[Segmentation data]
[start]
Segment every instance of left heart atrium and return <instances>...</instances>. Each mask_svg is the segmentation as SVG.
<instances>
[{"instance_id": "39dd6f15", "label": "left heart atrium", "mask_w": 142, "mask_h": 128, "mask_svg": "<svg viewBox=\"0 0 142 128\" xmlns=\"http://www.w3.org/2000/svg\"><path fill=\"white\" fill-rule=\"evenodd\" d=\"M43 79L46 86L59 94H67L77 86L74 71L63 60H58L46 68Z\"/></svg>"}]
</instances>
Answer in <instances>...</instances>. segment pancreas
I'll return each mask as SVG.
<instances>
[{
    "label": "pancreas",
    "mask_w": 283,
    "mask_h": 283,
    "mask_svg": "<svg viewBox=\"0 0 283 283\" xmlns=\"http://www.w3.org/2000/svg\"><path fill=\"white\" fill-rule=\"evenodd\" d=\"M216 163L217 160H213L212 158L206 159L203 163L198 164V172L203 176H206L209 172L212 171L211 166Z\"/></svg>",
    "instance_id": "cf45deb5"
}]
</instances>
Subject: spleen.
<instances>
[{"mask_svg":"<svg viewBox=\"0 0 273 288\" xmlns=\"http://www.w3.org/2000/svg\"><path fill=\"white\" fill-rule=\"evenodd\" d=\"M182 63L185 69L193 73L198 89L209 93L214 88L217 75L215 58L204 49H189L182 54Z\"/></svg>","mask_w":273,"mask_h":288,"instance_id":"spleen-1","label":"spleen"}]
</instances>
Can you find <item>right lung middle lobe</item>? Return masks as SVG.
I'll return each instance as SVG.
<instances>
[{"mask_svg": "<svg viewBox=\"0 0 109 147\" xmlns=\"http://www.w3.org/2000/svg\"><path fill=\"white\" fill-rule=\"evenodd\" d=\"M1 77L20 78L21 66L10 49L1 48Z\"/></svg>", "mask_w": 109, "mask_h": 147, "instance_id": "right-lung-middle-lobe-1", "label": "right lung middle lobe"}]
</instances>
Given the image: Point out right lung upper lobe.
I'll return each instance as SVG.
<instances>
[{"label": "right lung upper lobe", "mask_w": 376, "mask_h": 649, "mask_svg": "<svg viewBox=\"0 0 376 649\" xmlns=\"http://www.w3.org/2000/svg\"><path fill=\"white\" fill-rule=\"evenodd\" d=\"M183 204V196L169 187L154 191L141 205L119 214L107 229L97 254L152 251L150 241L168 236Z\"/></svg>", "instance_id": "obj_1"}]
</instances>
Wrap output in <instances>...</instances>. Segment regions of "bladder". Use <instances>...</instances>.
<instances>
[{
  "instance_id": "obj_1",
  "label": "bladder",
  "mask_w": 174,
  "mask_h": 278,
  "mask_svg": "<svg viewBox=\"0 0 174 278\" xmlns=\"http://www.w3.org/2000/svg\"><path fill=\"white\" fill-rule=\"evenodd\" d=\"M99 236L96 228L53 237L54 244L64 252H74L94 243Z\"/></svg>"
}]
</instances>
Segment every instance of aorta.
[end]
WHAT IS ASKED: Please print all of the segmentation data entries above, keeping every line identical to the original.

COMPLETE RESPONSE:
Segment every instance of left heart atrium and return <instances>...</instances>. Each mask_svg is the segmentation as SVG.
<instances>
[{"instance_id": "39dd6f15", "label": "left heart atrium", "mask_w": 142, "mask_h": 128, "mask_svg": "<svg viewBox=\"0 0 142 128\" xmlns=\"http://www.w3.org/2000/svg\"><path fill=\"white\" fill-rule=\"evenodd\" d=\"M43 79L46 86L59 94H67L77 86L74 71L63 60H58L46 68Z\"/></svg>"}]
</instances>
Answer in <instances>...</instances>. segment pancreas
I'll return each mask as SVG.
<instances>
[{
    "label": "pancreas",
    "mask_w": 283,
    "mask_h": 283,
    "mask_svg": "<svg viewBox=\"0 0 283 283\" xmlns=\"http://www.w3.org/2000/svg\"><path fill=\"white\" fill-rule=\"evenodd\" d=\"M216 163L217 160H213L212 158L206 159L203 163L198 164V172L203 176H206L209 172L212 171L211 166Z\"/></svg>",
    "instance_id": "cf45deb5"
}]
</instances>
Subject: spleen.
<instances>
[{"mask_svg":"<svg viewBox=\"0 0 273 288\" xmlns=\"http://www.w3.org/2000/svg\"><path fill=\"white\" fill-rule=\"evenodd\" d=\"M182 63L185 69L193 73L198 89L209 93L214 88L217 75L215 58L204 49H189L182 54Z\"/></svg>","mask_w":273,"mask_h":288,"instance_id":"spleen-1","label":"spleen"}]
</instances>
Can you find <item>right lung middle lobe</item>? Return masks as SVG.
I'll return each instance as SVG.
<instances>
[{"mask_svg": "<svg viewBox=\"0 0 109 147\" xmlns=\"http://www.w3.org/2000/svg\"><path fill=\"white\" fill-rule=\"evenodd\" d=\"M1 77L20 78L21 66L10 49L1 48Z\"/></svg>", "mask_w": 109, "mask_h": 147, "instance_id": "right-lung-middle-lobe-1", "label": "right lung middle lobe"}]
</instances>
Given the image: Point out right lung upper lobe.
I'll return each instance as SVG.
<instances>
[{"label": "right lung upper lobe", "mask_w": 376, "mask_h": 649, "mask_svg": "<svg viewBox=\"0 0 376 649\" xmlns=\"http://www.w3.org/2000/svg\"><path fill=\"white\" fill-rule=\"evenodd\" d=\"M183 204V196L169 187L154 191L141 205L119 214L107 229L97 254L152 251L150 241L168 236Z\"/></svg>", "instance_id": "obj_1"}]
</instances>
Wrap output in <instances>...</instances>. Segment regions of "bladder". Use <instances>...</instances>.
<instances>
[{
  "instance_id": "obj_1",
  "label": "bladder",
  "mask_w": 174,
  "mask_h": 278,
  "mask_svg": "<svg viewBox=\"0 0 174 278\" xmlns=\"http://www.w3.org/2000/svg\"><path fill=\"white\" fill-rule=\"evenodd\" d=\"M99 236L96 228L53 237L54 244L64 252H74L94 243Z\"/></svg>"
}]
</instances>
Segment every instance of aorta.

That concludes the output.